- Opening Delimiter -

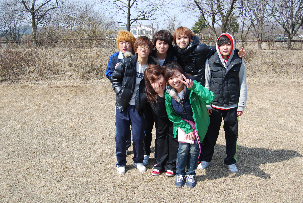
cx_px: 152
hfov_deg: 49.5
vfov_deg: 34.3
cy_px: 102
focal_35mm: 39
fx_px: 329
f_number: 6.3
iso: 100
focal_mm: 26
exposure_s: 1/160
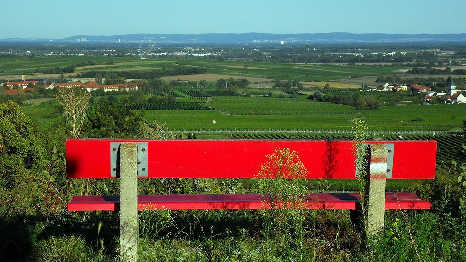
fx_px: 1285
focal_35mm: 104
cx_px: 233
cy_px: 146
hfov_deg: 20.6
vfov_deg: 11.6
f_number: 12.3
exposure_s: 1/180
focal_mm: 16.6
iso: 80
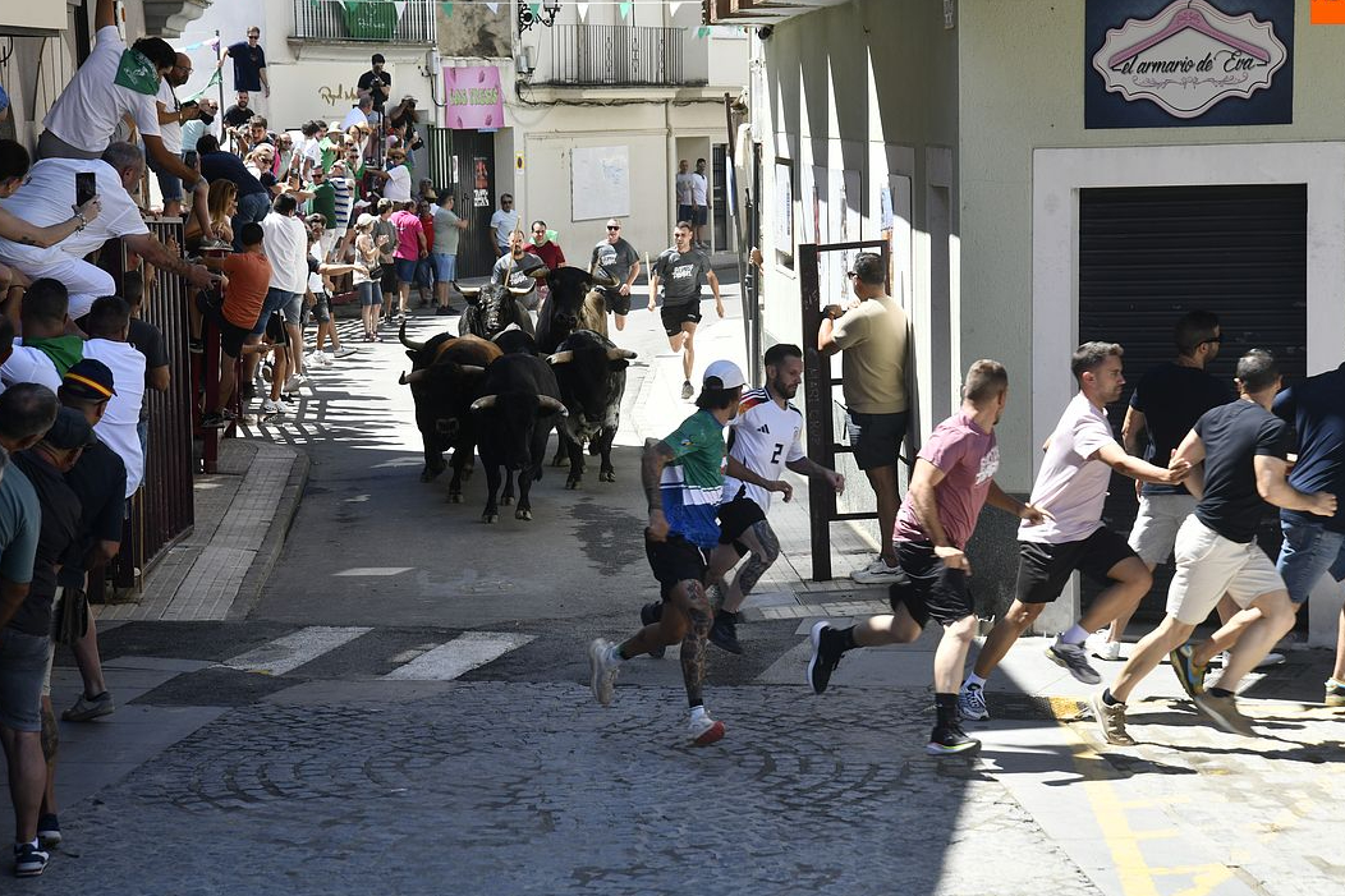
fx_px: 3623
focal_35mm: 97
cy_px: 414
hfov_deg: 21.0
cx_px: 667
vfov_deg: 14.1
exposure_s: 1/320
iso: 400
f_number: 11
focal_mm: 85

- Closing Delimiter -

Your objective:
Each record above should be repeated exactly, please, without pictures.

Result of the task:
cx_px: 152
hfov_deg: 49.5
vfov_deg: 34.3
cy_px: 102
focal_35mm: 39
fx_px: 329
f_number: 6.3
iso: 100
focal_mm: 26
exposure_s: 1/160
fx_px: 1285
focal_35mm: 104
cx_px: 233
cy_px: 146
hfov_deg: 20.6
vfov_deg: 11.6
f_number: 12.3
exposure_s: 1/180
focal_mm: 16.6
iso: 80
fx_px: 3623
focal_35mm: 97
cy_px: 414
hfov_deg: 21.0
cx_px: 667
vfov_deg: 14.1
exposure_s: 1/320
iso: 400
f_number: 11
focal_mm: 85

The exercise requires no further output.